#### Problem statement:
Write each line out a second time, exactly as shown below.

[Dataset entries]

-- -- --

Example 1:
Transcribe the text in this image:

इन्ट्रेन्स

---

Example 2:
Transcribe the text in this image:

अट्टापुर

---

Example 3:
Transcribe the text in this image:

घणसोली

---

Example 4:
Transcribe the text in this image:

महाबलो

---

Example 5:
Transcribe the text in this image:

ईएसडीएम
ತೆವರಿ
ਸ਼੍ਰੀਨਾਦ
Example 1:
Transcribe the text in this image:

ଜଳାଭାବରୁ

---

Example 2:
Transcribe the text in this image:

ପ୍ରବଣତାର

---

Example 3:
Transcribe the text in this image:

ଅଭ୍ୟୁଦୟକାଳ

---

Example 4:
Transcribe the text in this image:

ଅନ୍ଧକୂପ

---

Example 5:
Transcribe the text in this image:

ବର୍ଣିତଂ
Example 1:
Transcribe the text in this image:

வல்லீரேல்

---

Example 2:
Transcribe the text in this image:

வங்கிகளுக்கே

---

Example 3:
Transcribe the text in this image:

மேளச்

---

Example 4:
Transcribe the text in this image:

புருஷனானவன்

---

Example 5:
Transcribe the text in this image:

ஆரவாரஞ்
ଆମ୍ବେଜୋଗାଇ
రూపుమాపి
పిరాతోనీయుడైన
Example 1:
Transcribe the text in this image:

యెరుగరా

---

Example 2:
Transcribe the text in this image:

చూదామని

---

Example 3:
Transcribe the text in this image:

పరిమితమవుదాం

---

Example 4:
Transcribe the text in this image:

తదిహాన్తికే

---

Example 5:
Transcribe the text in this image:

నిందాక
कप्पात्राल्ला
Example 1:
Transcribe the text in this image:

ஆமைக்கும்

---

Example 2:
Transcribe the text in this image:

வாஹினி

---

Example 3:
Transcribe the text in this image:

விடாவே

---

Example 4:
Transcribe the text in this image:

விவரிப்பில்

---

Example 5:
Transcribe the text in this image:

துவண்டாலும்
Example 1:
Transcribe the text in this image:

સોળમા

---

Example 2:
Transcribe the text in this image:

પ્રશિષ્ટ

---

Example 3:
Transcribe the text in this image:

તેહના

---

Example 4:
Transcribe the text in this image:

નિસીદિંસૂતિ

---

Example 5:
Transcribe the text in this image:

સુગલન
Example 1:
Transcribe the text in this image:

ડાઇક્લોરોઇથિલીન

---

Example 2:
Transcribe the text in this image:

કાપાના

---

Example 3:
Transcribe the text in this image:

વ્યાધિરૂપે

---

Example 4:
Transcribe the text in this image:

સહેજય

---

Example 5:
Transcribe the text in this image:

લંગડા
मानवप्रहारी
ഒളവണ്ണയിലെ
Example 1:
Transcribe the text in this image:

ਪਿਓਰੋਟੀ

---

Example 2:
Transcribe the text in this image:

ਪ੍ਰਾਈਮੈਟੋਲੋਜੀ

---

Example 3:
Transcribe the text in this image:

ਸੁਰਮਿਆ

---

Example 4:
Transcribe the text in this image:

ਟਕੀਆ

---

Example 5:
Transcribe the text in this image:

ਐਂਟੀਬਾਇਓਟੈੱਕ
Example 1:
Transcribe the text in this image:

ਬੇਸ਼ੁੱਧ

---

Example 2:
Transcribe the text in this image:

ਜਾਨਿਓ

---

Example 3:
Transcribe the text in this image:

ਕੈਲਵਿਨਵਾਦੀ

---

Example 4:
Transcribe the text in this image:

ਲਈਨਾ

-- -- --

#### Task result:
Example 1:
Transcribe the text in this image:

इन्ट्रेन्स

---

Example 2:
Transcribe the text in this image:

अट्टापुर

---

Example 3:
Transcribe the text in this image:

घणसोली

---

Example 4:
Transcribe the text in this image:

महाबलो

---

Example 5:
Transcribe the text in this image:

ईएसडीएम
ತೆವರಿ
ਸ਼੍ਰੀਨਾਦ
Example 1:
Transcribe the text in this image:

ଜଳାଭାବରୁ

---

Example 2:
Transcribe the text in this image:

ପ୍ରବଣତାର

---

Example 3:
Transcribe the text in this image:

ଅଭ୍ୟୁଦୟକାଳ

---

Example 4:
Transcribe the text in this image:

ଅନ୍ଧକୂପ

---

Example 5:
Transcribe the text in this image:

ବର୍ଣିତଂ
Example 1:
Transcribe the text in this image:

வல்லீரேல்

---

Example 2:
Transcribe the text in this image:

வங்கிகளுக்கே

---

Example 3:
Transcribe the text in this image:

மேளச்

---

Example 4:
Transcribe the text in this image:

புருஷனானவன்

---

Example 5:
Transcribe the text in this image:

ஆரவாரஞ்
ଆମ୍ବେଜୋଗାଇ
రూపుమాపి
పిరాతోనీయుడైన
Example 1:
Transcribe the text in this image:

యెరుగరా

---

Example 2:
Transcribe the text in this image:

చూదామని

---

Example 3:
Transcribe the text in this image:

పరిమితమవుదాం

---

Example 4:
Transcribe the text in this image:

తదిహాన్తికే

---

Example 5:
Transcribe the text in this image:

నిందాక
कप्पात्राल्ला
Example 1:
Transcribe the text in this image:

ஆமைக்கும்

---

Example 2:
Transcribe the text in this image:

வாஹினி

---

Example 3:
Transcribe the text in this image:

விடாவே

---

Example 4:
Transcribe the text in this image:

விவரிப்பில்

---

Example 5:
Transcribe the text in this image:

துவண்டாலும்
Example 1:
Transcribe the text in this image:

સોળમા

---

Example 2:
Transcribe the text in this image:

પ્રશિષ્ટ

---

Example 3:
Transcribe the text in this image:

તેહના

---

Example 4:
Transcribe the text in this image:

નિસીદિંસૂતિ

---

Example 5:
Transcribe the text in this image:

સુગલન
Example 1:
Transcribe the text in this image:

ડાઇક્લોરોઇથિલીન

---

Example 2:
Transcribe the text in this image:

કાપાના

---

Example 3:
Transcribe the text in this image:

વ્યાધિરૂપે

---

Example 4:
Transcribe the text in this image:

સહેજય

---

Example 5:
Transcribe the text in this image:

લંગડા
मानवप्रहारी
ഒളവണ്ണയിലെ
Example 1:
Transcribe the text in this image:

ਪਿਓਰੋਟੀ

---

Example 2:
Transcribe the text in this image:

ਪ੍ਰਾਈਮੈਟੋਲੋਜੀ

---

Example 3:
Transcribe the text in this image:

ਸੁਰਮਿਆ

---

Example 4:
Transcribe the text in this image:

ਟਕੀਆ

---

Example 5:
Transcribe the text in this image:

ਐਂਟੀਬਾਇਓਟੈੱਕ
Example 1:
Transcribe the text in this image:

ਬੇਸ਼ੁੱਧ

---

Example 2:
Transcribe the text in this image:

ਜਾਨਿਓ

---

Example 3:
Transcribe the text in this image:

ਕੈਲਵਿਨਵਾਦੀ

---

Example 4:
Transcribe the text in this image:

ਲਈਨਾ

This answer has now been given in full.